• **AUFGABE A**:
Schreibe die Zeilen unter „Quelldaten“ als Markdown-Tabelle mit den Spalten „Nr.“ und „Inhalt“ um, jede Zeile mit ihrer Nummer und ohne Leerzeilen. Setze bei der Zeile mit „order: Carnivora“ ein und gehe bis zur letzten Zeile der Quelldaten.

Weit mehr Raum nimmt die Sorge um die Kinder ein, deren Erfolge und
Misserfolge in der Schule ebenso thematisiert werden wie
besorgniserregendere Vorkommnisse. Die kleine Karin etwa entwickelt
irgendwann eine Angststörung, die sich in übergroßer Sorge um die Mutter
äußert. Der große Sohn Lars (den Astrid einst unehelich zur Welt gebracht
hatte) wird im Laufe der Kriegsjahre allmählich erwachsen, und seine Mutter
verzeichnet wiederholt schmerzliche Anzeichen wachsender Entfremdung.
## Wissen um den Holocaust
Das Schicksal der verfolgten Juden Europas geht der Tagebuchautorin sehr
nahe; sie nimmt häufig auf Repressalien gegen Juden Bezug, die sie den
Zeitungen entnimmt. 1941 dokumentiert Lindgren mit eingeklebten
Zeitungsausschnitten die Errichtung jüdischer Ghettos in Polen und den
Zwang zum Tragen des Sterns. Und spätestens zum Ende des Jahres 1943 konnte
allen Einwohnern Schwedens, die es wissen wollten, klar sein, dass die
Deutschen es auf die endgültige Auslöschung der europäischen Juden
abgesehen hatten.

• **QUELLDATEN**:
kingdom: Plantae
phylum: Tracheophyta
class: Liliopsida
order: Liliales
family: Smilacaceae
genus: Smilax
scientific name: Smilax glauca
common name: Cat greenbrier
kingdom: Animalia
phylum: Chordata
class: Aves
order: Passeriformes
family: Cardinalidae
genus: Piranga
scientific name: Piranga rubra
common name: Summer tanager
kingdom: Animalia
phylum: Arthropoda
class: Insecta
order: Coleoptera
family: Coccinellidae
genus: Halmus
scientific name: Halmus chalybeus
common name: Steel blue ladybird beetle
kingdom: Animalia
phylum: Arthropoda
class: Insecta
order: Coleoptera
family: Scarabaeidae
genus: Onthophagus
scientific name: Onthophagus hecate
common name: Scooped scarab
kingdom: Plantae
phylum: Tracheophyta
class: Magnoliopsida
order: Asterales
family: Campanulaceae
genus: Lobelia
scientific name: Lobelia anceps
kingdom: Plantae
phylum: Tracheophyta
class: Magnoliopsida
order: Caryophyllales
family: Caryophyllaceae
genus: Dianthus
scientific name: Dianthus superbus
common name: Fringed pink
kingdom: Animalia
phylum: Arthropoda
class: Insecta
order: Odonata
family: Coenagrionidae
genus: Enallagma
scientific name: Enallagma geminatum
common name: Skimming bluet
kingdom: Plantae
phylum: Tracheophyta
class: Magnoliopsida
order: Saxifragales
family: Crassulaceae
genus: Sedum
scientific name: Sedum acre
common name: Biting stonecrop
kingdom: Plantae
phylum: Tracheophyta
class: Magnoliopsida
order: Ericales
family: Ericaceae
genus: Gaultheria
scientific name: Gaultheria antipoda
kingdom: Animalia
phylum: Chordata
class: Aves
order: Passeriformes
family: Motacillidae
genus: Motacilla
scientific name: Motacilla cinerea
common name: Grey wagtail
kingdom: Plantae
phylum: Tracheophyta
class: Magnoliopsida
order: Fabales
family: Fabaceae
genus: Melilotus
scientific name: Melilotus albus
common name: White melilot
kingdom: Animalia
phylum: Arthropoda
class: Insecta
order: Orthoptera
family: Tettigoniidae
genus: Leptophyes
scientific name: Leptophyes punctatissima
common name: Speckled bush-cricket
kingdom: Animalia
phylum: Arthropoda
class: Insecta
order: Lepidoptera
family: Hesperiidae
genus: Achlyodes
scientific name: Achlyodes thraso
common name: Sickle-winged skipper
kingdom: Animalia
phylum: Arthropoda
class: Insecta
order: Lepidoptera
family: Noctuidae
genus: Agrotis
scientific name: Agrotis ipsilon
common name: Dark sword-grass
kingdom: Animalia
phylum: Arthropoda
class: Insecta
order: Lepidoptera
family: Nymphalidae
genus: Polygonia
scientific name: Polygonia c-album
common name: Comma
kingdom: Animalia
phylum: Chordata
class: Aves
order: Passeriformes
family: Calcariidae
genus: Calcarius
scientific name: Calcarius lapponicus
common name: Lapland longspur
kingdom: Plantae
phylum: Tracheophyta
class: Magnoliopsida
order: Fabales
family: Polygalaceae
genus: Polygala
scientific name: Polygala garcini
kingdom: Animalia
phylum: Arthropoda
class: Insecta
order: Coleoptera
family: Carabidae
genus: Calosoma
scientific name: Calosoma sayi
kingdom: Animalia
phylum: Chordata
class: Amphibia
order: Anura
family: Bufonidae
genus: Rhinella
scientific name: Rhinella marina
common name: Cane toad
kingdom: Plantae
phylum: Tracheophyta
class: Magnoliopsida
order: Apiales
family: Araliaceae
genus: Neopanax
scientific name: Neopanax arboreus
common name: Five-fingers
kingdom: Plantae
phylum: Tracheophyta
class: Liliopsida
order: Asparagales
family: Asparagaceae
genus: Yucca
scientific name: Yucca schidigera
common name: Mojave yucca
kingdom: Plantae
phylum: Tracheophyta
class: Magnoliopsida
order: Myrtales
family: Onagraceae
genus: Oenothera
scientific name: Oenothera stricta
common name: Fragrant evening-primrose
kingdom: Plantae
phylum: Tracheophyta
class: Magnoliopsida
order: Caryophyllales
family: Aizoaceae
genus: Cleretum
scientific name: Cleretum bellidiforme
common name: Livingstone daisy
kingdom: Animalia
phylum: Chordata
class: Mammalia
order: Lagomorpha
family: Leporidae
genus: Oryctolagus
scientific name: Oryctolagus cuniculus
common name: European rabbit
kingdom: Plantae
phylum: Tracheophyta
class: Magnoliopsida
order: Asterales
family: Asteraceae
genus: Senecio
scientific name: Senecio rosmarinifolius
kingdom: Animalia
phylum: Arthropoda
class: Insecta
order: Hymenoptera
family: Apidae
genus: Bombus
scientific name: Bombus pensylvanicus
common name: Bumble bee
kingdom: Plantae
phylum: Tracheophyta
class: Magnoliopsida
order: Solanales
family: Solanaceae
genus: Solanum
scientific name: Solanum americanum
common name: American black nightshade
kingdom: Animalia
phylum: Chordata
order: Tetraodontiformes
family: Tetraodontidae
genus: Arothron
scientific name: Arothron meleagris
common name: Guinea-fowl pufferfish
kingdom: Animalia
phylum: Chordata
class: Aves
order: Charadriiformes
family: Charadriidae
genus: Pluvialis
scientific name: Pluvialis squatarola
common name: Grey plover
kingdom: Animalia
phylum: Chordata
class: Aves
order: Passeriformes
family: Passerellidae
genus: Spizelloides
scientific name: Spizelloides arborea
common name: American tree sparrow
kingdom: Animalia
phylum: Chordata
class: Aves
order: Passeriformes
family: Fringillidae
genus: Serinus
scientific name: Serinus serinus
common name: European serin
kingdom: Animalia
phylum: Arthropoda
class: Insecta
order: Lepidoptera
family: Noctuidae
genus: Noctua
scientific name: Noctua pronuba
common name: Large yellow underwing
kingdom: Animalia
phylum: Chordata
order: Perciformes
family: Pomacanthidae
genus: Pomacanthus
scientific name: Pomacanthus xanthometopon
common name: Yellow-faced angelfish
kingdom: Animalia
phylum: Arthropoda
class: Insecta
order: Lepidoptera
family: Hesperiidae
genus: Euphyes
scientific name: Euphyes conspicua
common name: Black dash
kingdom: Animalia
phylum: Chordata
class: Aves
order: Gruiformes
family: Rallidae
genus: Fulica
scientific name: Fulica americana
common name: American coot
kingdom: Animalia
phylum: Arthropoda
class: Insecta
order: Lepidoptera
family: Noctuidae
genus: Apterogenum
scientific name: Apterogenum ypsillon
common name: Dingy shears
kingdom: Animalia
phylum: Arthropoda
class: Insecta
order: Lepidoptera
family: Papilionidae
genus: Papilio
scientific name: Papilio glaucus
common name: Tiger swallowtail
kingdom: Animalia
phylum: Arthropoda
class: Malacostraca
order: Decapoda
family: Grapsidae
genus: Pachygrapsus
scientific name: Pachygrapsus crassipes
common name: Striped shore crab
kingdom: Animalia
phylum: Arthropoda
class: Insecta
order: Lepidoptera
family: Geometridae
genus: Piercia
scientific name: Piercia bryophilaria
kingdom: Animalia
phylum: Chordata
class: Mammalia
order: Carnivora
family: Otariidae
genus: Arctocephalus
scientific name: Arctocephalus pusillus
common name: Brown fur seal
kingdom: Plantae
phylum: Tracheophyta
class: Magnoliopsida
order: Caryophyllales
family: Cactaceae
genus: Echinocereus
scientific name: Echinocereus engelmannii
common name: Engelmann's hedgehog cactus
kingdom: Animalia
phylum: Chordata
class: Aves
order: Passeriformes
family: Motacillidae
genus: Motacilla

• **AUFGABE B**:
Beantworte zum Textauszug:
(i) Was entwickelt die kleine Karin irgendwann, und wie äußert es sich?
(ii) Was dokumentiert Lindgren 1941 mit eingeklebten Zeitungsausschnitten?
(iii) Woher hat die Tagebuchautorin ihr Wissen über Repressalien gegen Juden?

• **MUSTERLÖSUNG A**:
| Nr. | Inhalt |
|---|---|
| 1 | order: Carnivora |
| 2 | family: Otariidae |
| 3 | genus: Arctocephalus |
| 4 | scientific name: Arctocephalus pusillus |
| 5 | common name: Brown fur seal |
| 6 | kingdom: Plantae |
| 7 | phylum: Tracheophyta |
| 8 | class: Magnoliopsida |
| 9 | order: Caryophyllales |
| 10 | family: Cactaceae |
| 11 | genus: Echinocereus |
| 12 | scientific name: Echinocereus engelmannii |
| 13 | common name: Engelmann's hedgehog cactus |
| 14 | kingdom: Animalia |
| 15 | phylum: Chordata |
| 16 | class: Aves |
| 17 | order: Passeriformes |
| 18 | family: Motacillidae |
| 19 | genus: Motacilla |

• **MUSTERLÖSUNG B**:
(i) Eine Angststörung, die sich in übergroßer Sorge um die Mutter äußert.
(ii) Die Errichtung jüdischer Ghettos in Polen und den Zwang zum Tragen des Sterns.
(iii) Aus den Zeitungen.